« Qu’avez-vous trouvé ? »
« Pas assez », admit Désirée. « Mais assez pour savoir que ça venait d’un cercle très particulier. Le genre de personnes qui ne perdent pas ce genre de choses… à moins que quelque chose de grave ne se soit produit. »
Un frisson m’a parcouru.
« C’est là que les choses ont changé. »
« Ta grand-mère m’a aidée à ouvrir ma première boutique », poursuivit Désirée. « C’est comme ça que tout a commencé. Au fil du temps, j’ai développé mon activité, tissé des liens et, discrètement, je suis restée à l’affût des opportunités. »
« Pour moi ? » ai-je demandé.
« Pour le collier », corrigea-t-elle. « Parce que nous savions… qu’un jour, cela pourrait nous ramener à votre famille. »
Je me suis adossée lentement, essayant de comprendre.
Le regard de Désirée s’adoucit.
« Et après le décès de votre grand-mère, j’ai continué à la chercher pendant 20 ans.
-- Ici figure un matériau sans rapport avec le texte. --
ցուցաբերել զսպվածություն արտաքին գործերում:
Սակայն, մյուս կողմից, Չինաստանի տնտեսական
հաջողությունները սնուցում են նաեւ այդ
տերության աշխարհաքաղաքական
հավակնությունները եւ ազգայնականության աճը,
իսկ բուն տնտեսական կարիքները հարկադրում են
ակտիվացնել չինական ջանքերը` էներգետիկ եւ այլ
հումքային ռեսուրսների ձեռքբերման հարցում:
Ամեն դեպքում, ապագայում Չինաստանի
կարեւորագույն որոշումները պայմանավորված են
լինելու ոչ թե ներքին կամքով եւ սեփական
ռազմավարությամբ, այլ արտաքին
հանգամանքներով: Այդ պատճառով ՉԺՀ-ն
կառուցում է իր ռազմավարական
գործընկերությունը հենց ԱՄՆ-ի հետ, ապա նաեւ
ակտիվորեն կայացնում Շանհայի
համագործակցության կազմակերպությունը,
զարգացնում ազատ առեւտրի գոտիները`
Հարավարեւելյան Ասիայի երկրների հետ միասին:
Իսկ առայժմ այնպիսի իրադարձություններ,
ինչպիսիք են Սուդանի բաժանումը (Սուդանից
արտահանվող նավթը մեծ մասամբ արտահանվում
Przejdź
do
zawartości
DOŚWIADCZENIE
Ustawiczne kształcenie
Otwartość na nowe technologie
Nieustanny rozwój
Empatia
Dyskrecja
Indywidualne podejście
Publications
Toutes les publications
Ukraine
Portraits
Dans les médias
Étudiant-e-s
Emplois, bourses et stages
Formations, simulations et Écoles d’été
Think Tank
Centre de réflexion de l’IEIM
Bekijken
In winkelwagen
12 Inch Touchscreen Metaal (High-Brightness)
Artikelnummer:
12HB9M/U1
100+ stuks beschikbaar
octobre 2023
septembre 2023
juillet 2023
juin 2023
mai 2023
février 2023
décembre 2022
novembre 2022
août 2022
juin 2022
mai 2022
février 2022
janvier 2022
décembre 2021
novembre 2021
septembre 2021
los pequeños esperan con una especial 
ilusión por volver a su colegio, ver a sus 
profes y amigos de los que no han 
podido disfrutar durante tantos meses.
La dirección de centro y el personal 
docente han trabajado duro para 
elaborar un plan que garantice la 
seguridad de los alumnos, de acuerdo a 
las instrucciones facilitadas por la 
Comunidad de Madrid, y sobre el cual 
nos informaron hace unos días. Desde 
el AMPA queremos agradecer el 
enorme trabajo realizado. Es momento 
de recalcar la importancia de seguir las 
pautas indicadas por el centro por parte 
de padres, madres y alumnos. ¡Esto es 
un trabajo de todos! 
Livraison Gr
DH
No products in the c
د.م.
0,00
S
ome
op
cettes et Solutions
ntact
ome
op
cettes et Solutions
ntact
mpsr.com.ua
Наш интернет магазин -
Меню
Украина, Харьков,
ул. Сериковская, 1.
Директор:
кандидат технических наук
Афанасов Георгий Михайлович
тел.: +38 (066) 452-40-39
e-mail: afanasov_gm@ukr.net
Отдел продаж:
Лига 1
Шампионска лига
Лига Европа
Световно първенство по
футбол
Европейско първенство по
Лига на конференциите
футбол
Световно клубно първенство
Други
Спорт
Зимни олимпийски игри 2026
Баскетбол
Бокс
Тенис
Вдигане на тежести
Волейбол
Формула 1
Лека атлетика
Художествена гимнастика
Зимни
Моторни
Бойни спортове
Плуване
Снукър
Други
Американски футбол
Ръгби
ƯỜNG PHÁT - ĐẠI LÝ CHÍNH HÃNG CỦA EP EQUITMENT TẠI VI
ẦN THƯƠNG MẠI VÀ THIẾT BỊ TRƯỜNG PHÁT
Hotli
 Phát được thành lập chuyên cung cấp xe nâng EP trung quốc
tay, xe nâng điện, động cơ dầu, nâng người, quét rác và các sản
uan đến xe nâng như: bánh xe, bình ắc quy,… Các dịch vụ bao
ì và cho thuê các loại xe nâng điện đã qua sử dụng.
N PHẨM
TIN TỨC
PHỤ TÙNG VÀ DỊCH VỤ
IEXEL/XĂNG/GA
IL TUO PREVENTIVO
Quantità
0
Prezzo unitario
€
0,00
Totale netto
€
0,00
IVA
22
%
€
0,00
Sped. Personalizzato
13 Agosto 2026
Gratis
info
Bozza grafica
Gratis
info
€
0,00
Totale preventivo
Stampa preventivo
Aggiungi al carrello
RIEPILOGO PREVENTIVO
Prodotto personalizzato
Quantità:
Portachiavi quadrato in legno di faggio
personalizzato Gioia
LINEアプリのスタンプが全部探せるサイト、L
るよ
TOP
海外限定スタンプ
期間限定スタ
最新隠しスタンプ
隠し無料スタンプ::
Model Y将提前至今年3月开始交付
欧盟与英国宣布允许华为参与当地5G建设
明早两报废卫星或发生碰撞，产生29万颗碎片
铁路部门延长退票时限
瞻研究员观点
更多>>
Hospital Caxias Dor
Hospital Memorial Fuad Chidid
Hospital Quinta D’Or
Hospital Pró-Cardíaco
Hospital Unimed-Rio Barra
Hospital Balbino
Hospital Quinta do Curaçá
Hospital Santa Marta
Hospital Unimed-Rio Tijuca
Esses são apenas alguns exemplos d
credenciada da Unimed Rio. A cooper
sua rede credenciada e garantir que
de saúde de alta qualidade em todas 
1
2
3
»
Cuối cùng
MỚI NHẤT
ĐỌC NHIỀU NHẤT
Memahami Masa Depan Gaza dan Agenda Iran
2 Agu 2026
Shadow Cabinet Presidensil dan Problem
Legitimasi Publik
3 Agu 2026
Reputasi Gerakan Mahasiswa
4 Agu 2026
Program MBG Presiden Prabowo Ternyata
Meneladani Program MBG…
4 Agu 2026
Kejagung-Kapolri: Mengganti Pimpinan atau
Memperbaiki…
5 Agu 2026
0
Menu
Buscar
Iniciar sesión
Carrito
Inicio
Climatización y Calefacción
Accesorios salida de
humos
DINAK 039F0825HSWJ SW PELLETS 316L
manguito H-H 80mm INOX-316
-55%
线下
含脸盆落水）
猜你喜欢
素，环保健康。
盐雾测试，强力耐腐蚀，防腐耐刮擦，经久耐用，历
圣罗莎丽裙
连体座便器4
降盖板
J’en ai fait ma responsabilité. Je ne pouvais pas laisser cette histoire inachevée. »
Je me suis adossée lentement, essayant de comprendre.
«Que va-t-il se passer maintenant ?»
Désirée soutint mon regard.
« Cela dépend de vous. »
J’ai regardé le collier.
Celui que je suis venu vendre.
« Tu crois vraiment pouvoir les trouver ? » ai-je demandé.
Sa réponse était assurée.
« Je l’ai déjà fait. »
Ma tête s’est redressée brusquement.
“Quoi?”
Elle hocha lentement la tête.
« Cela dépend de vous. »
« Cela a pris des années. Des recoupements, la recherche des origines, le travail par des canaux privés. Mais finalement… j’ai trouvé une correspondance. »
Mon pouls s’est accéléré.
« Et vous en êtes sûr ? »
« Je ne serais pas assis ici si je ne l’étais pas. »
Mes mains tremblaient légèrement.
«Que faisons-nous ?»
Désirée n’a pas hésité.
«Avec votre permission… je les appelle.»
La pièce parut soudain plus petite.
«Que faisons-nous ?»
C’est tout. Tout a basculé en un instant.
J’ai pris une inspiration.
“Fais-le.”
Elle hocha la tête et prit le téléphone.
L’appel fut bref. Calme. Direct.
Quand elle a raccroché, elle m’a regardé.
« Ils veulent vous rencontrer », a-t-elle dit.
“Quand?”
“Demain. Ici, au magasin, à midi.”
J’avais peur, mais j’ai accepté. Je voulais… non… j’avais besoin de réponses.